The production of monoclonal antibodies can be divided into a number of phases. (i) Immune splenocytes are fused with myeloma cells, and the resultant hybridomas are selected and adapted to growth in tissue culture. (ii)The hybridoma media (culture supernatants) are tested for the presence of antibody. (iii) Positive cultures are ‘weaned off’ feeder cells and, when fully adapted to growth in vitro,are cloned. (iv) Growing colonies of hybridoma cells are tested for secretion of antibody specific for the appropriate antigen, and positive cultures expanded (by growth and passage) and recloned. (v) Of these ‘re-clones’, those secreting the highest relative quantities of antibody (relative to the cell concentration) are selected for expansion and eventual storage. Chapters 2 and 3 dealt in detail with the preparation and passage of hybridoma cultures, and the conditions required for successful hybridoma production. This chapter will describe the methods for detecting antibody in hybridoma cultures, and the procedures of isolating monoclonal hybridomas (cloning).

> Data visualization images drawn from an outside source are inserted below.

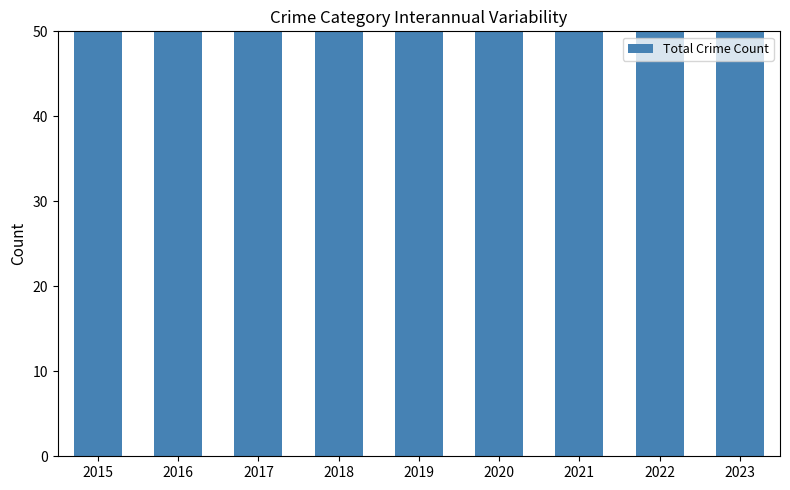

Where does the data first go above 71?

2017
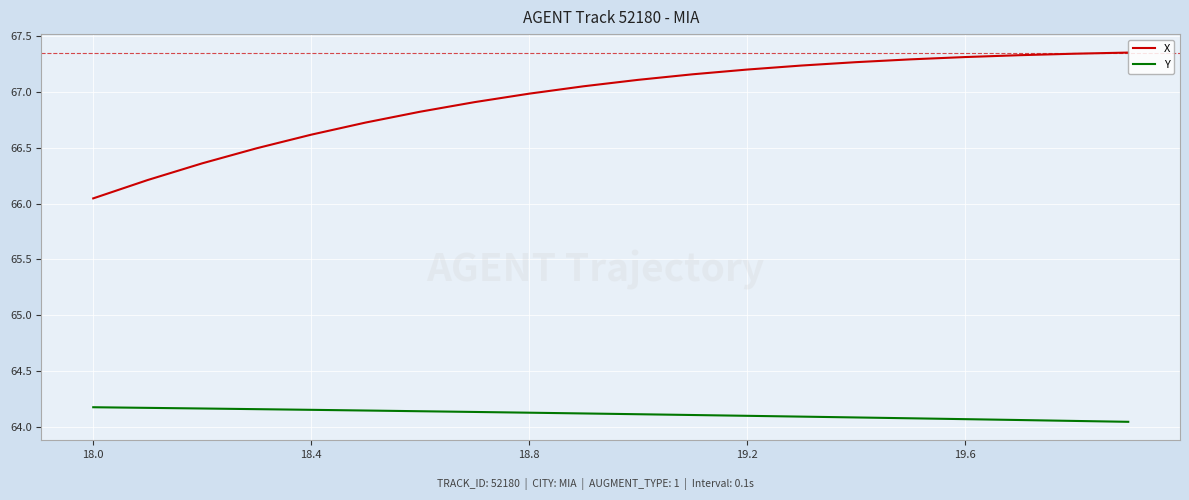

True or false: X and Y cross at least once.

False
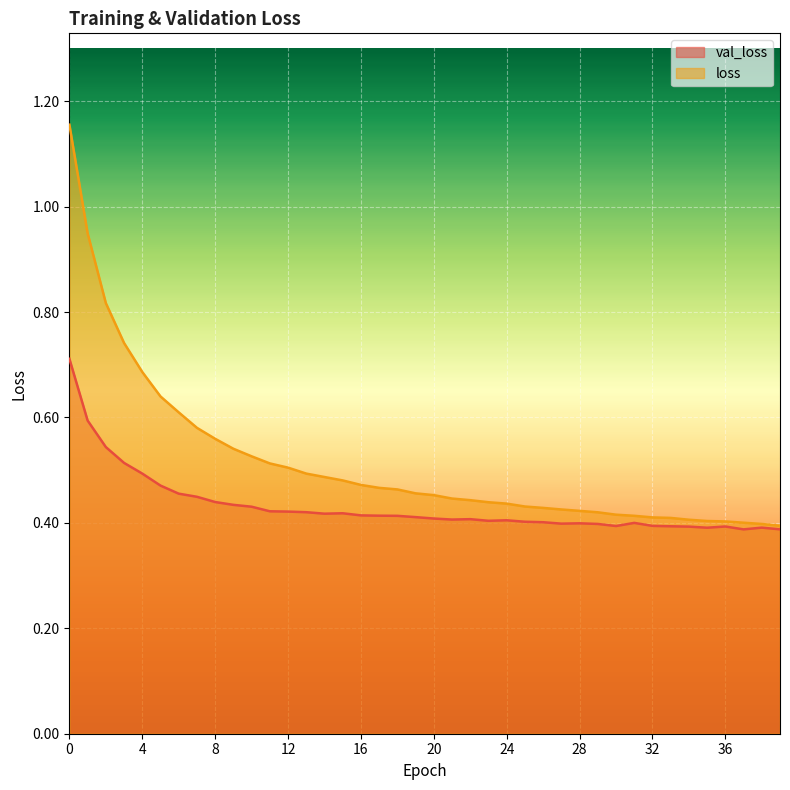

Rank the series at 26 from lowest to highest value.

val_loss, loss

The antibody-detecting assays will be described in approximate order of frequency of use in reports of hybridoma technology, and only the major assays will be discussed in detail. Other procedures will be mentioned, but the assays described in detail are those which should prove most applicable to hybridoma technology.

The three most commonly reported methods of cloning hybridoma cells will be described; the theoretical and practical advantages and disadvantages will be discussed.These procedures are cloning established hybridomas by limit dilution, isolation of colonies from the ‘masterplate’ (plate used for seeding the fusion mixture) – micromanipulation – and isolation of colonies in semi-solid ('sloppy') agar. A more recent adaptation, that of cloning hybridoma cells immediately after fusion, will also be described.